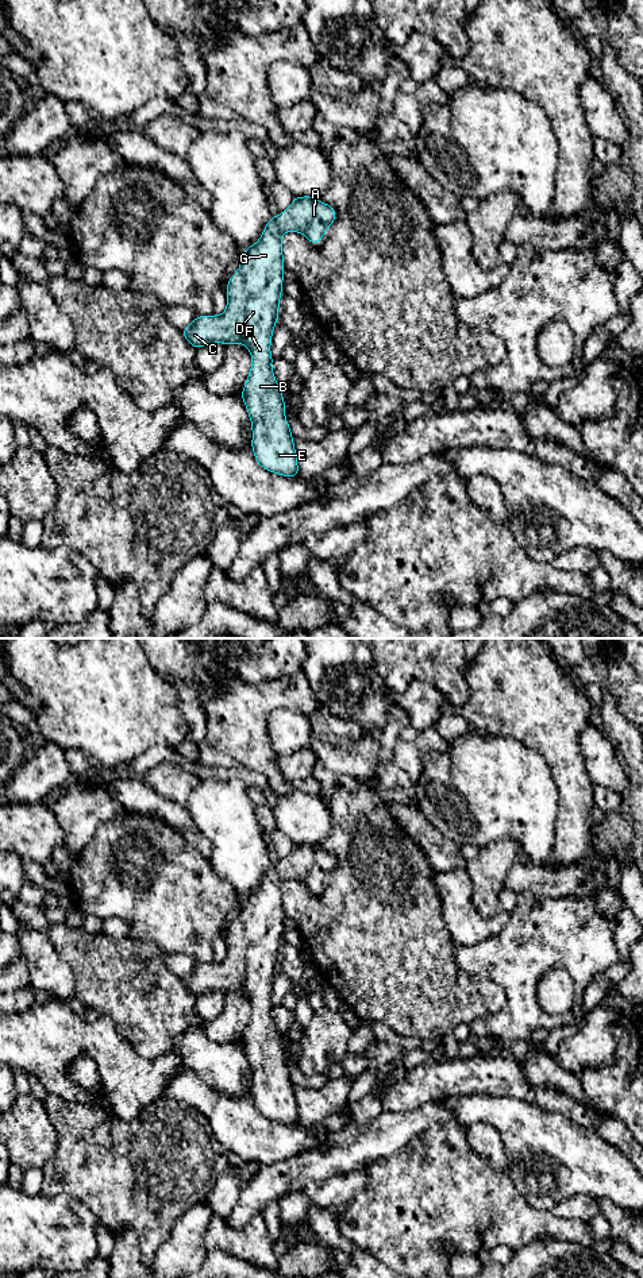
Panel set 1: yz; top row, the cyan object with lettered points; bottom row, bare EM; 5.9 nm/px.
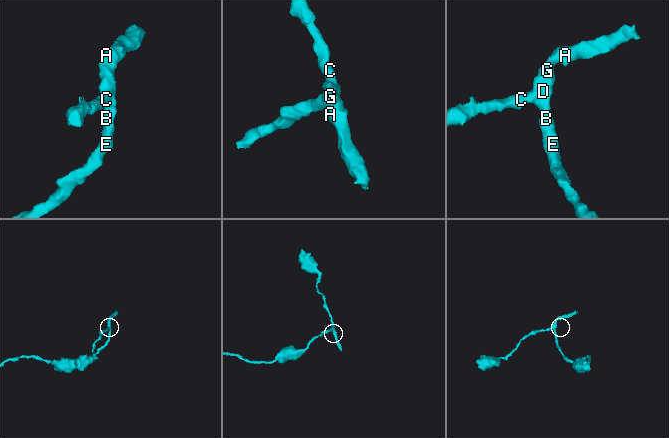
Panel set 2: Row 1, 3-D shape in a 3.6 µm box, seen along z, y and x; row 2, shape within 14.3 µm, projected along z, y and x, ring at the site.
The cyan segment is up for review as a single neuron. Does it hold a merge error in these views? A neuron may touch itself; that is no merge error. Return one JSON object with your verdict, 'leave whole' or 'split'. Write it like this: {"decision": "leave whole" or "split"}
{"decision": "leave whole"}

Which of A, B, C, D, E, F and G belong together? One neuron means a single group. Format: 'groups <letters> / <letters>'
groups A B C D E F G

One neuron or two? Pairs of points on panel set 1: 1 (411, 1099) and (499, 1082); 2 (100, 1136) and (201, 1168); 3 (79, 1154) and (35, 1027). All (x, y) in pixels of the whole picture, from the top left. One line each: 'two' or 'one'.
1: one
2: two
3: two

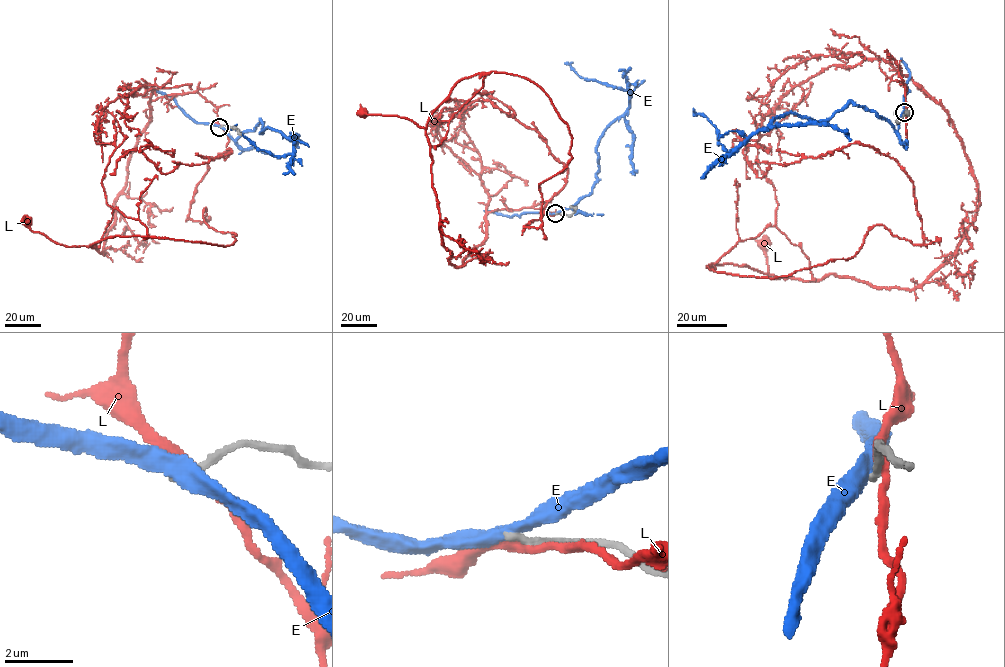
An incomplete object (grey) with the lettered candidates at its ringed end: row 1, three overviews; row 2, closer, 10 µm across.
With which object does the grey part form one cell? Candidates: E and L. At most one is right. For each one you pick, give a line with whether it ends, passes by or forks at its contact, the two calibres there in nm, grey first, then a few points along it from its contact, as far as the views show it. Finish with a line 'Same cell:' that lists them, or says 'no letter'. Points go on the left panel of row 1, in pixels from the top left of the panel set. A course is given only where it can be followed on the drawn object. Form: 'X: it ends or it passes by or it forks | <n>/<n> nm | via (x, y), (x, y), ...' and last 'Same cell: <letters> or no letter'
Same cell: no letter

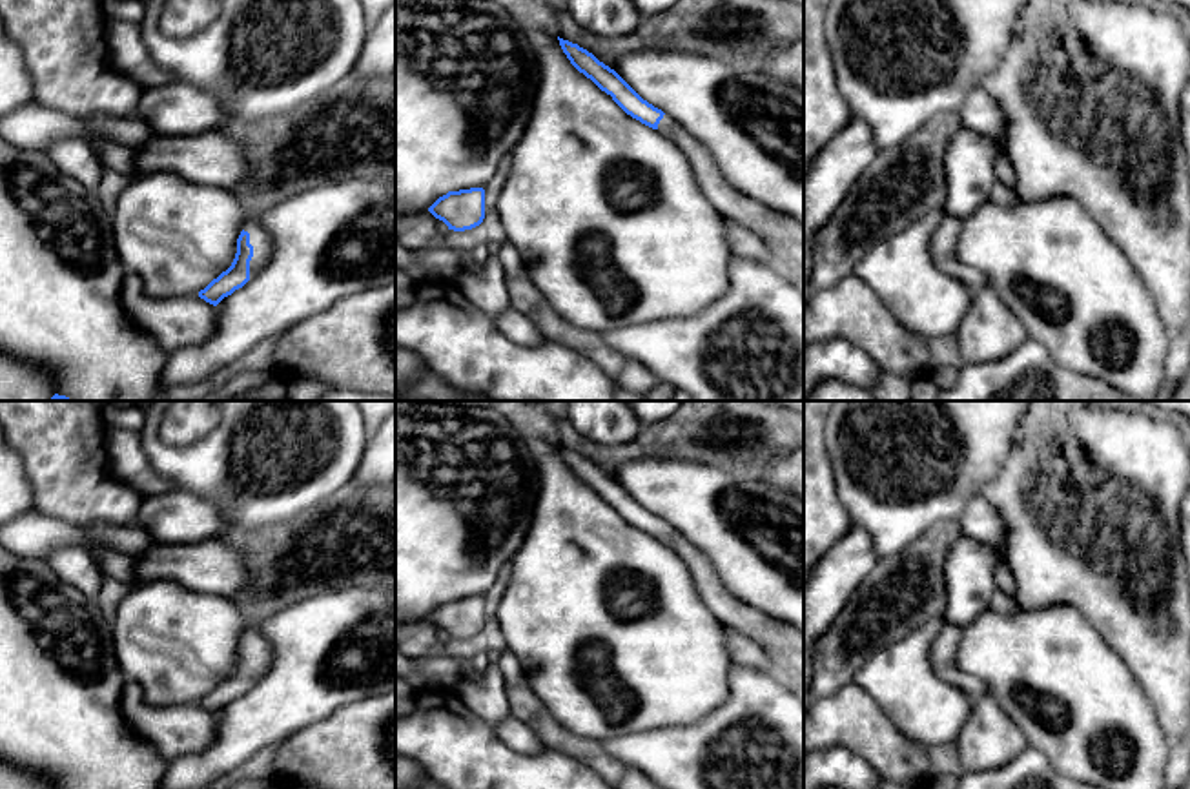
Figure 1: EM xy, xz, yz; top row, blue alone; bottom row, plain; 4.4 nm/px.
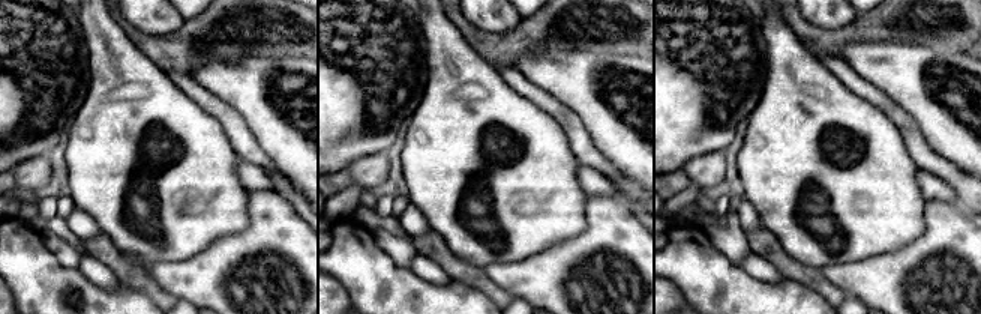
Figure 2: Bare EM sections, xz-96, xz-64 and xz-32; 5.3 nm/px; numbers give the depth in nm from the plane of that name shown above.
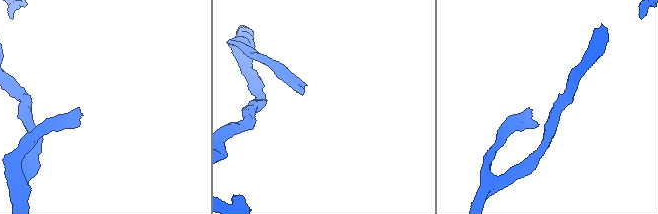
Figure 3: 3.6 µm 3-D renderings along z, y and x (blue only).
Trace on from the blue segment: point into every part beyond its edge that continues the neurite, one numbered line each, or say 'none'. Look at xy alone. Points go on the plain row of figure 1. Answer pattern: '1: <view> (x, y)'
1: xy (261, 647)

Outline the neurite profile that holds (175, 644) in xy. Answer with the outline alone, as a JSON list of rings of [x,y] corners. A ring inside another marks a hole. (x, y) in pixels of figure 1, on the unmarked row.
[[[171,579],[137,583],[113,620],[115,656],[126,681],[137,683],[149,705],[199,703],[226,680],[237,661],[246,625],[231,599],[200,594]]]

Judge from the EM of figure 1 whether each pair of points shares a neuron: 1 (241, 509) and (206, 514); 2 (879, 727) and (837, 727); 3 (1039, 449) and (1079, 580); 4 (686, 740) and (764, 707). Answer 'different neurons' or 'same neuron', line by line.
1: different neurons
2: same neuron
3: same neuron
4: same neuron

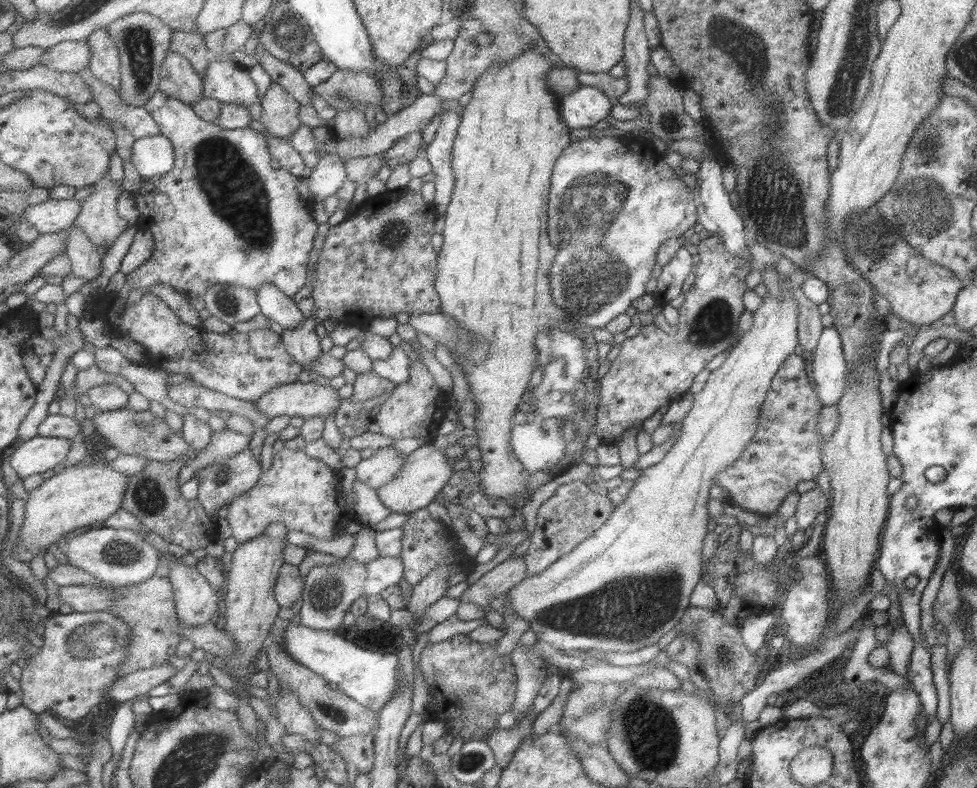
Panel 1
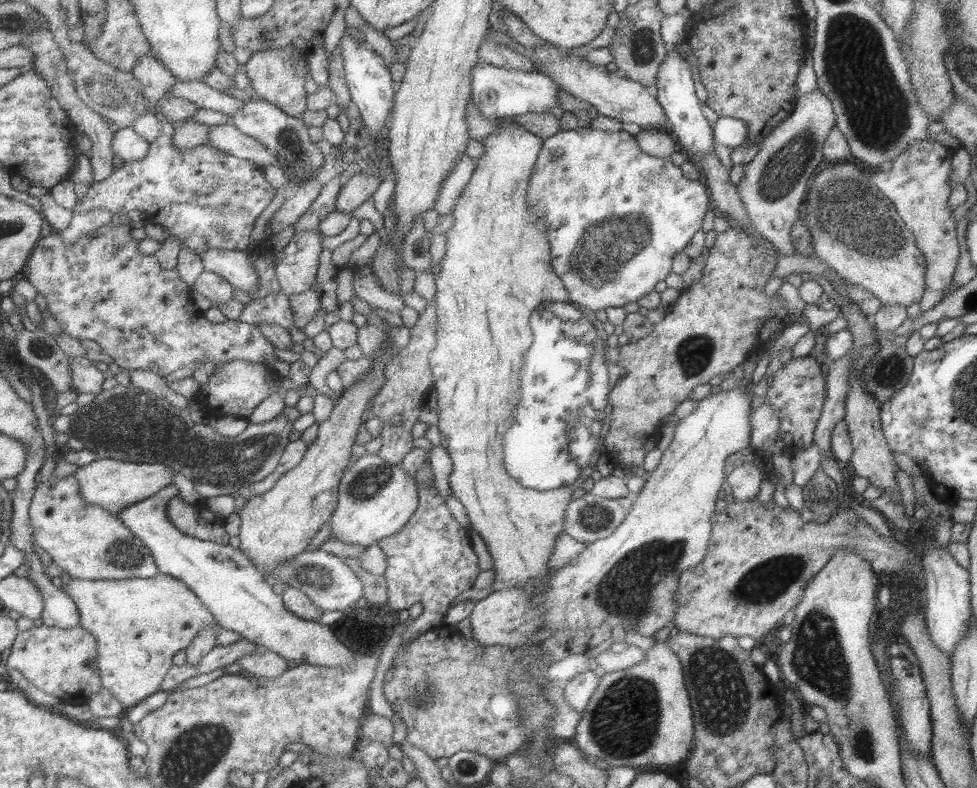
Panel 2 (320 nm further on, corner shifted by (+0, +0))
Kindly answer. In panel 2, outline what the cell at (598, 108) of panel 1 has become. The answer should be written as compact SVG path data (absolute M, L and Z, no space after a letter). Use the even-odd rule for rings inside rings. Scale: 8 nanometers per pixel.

+--

- [WHAT IS BEING ASKED]: When a line above contains the string "bottom", copy that line.

- [TASK RESULT]:
Panel set 1: yz; top row, the cyan object with lettered points; bottom row, bare EM; 5.9 nm/px.
Figure 1: EM xy, xz, yz; top row, blue alone; bottom row, plain; 4.4 nm/px.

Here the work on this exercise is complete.